• **AVAILABLE DATA**:
==============================

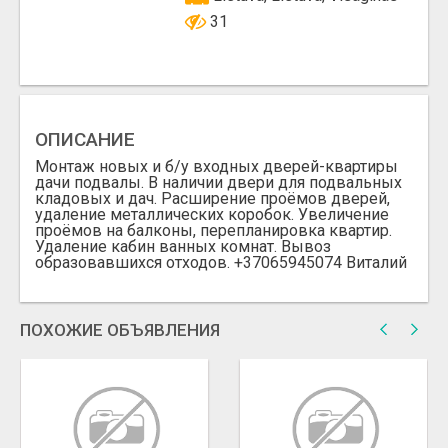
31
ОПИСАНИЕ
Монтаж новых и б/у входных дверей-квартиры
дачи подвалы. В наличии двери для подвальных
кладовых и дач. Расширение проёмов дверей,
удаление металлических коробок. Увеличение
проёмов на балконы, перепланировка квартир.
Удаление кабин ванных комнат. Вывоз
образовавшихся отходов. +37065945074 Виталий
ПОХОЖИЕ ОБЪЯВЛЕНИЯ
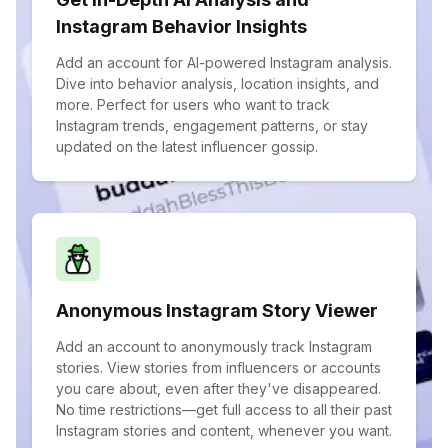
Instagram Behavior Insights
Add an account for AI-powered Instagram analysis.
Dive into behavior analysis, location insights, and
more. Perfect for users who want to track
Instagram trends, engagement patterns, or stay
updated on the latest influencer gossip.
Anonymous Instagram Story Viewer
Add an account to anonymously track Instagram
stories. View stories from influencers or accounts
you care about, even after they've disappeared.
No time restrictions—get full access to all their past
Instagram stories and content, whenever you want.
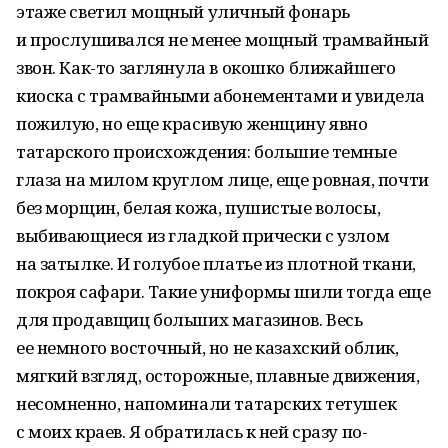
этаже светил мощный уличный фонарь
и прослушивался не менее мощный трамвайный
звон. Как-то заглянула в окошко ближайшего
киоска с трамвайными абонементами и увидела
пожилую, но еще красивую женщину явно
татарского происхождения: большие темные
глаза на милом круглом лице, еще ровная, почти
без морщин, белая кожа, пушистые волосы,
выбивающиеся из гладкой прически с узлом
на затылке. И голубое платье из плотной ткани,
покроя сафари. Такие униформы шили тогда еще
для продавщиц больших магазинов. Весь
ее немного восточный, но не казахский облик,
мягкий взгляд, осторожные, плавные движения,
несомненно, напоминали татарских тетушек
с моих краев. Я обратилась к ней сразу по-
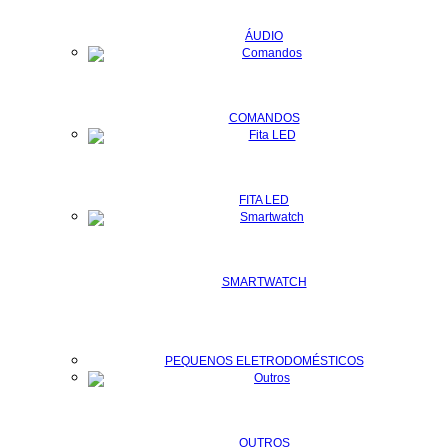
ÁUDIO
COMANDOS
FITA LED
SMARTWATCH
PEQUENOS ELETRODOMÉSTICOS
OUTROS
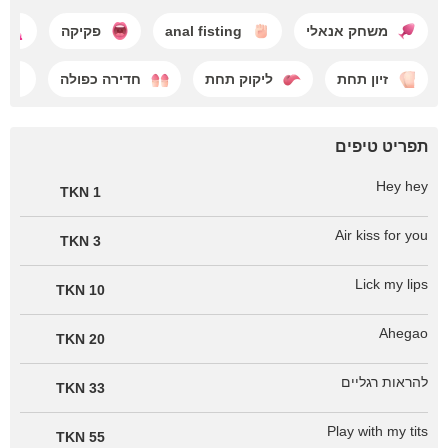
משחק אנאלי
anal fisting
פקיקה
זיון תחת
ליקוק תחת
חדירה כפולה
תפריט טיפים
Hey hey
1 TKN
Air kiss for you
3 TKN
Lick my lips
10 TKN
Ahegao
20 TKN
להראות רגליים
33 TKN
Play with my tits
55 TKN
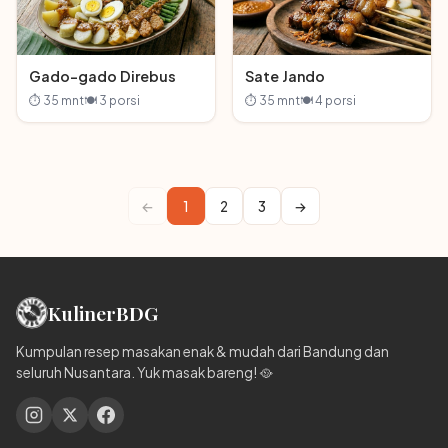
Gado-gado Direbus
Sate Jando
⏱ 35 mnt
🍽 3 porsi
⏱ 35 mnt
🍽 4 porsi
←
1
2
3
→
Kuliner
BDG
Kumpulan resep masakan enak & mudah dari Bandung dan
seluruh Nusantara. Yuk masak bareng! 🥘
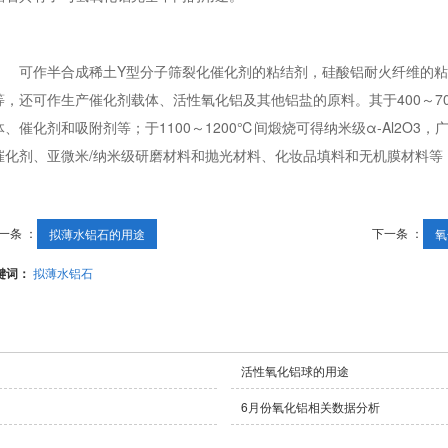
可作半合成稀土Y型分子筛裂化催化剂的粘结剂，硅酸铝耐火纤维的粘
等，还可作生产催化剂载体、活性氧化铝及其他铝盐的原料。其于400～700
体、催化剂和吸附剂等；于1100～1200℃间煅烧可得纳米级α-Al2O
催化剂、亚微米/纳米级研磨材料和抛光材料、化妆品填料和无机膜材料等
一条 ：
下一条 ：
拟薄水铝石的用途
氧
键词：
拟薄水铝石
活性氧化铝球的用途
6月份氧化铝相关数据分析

==============================

• **TASK REQUIREMENTS**:
Up to and including the line that holds "покроя сафари. Такие униформы шили тогда еще", restate word for word each line of the records from their start, and only those lines, leaving out the pictures.

• **ANSWER TO THIS PROBLEM**:
31
ОПИСАНИЕ
Монтаж новых и б/у входных дверей-квартиры
дачи подвалы. В наличии двери для подвальных
кладовых и дач. Расширение проёмов дверей,
удаление металлических коробок. Увеличение
проёмов на балконы, перепланировка квартир.
Удаление кабин ванных комнат. Вывоз
образовавшихся отходов. +37065945074 Виталий
ПОХОЖИЕ ОБЪЯВЛЕНИЯ
Instagram Behavior Insights
Add an account for AI-powered Instagram analysis.
Dive into behavior analysis, location insights, and
more. Perfect for users who want to track
Instagram trends, engagement patterns, or stay
updated on the latest influencer gossip.
Anonymous Instagram Story Viewer
Add an account to anonymously track Instagram
stories. View stories from influencers or accounts
you care about, even after they've disappeared.
No time restrictions—get full access to all their past
Instagram stories and content, whenever you want.
этаже светил мощный уличный фонарь
и прослушивался не менее мощный трамвайный
звон. Как-то заглянула в окошко ближайшего
киоска с трамвайными абонементами и увидела
пожилую, но еще красивую женщину явно
татарского происхождения: большие темные
глаза на милом круглом лице, еще ровная, почти
без морщин, белая кожа, пушистые волосы,
выбивающиеся из гладкой прически с узлом
на затылке. И голубое платье из плотной ткани,
покроя сафари. Такие униформы шили тогда еще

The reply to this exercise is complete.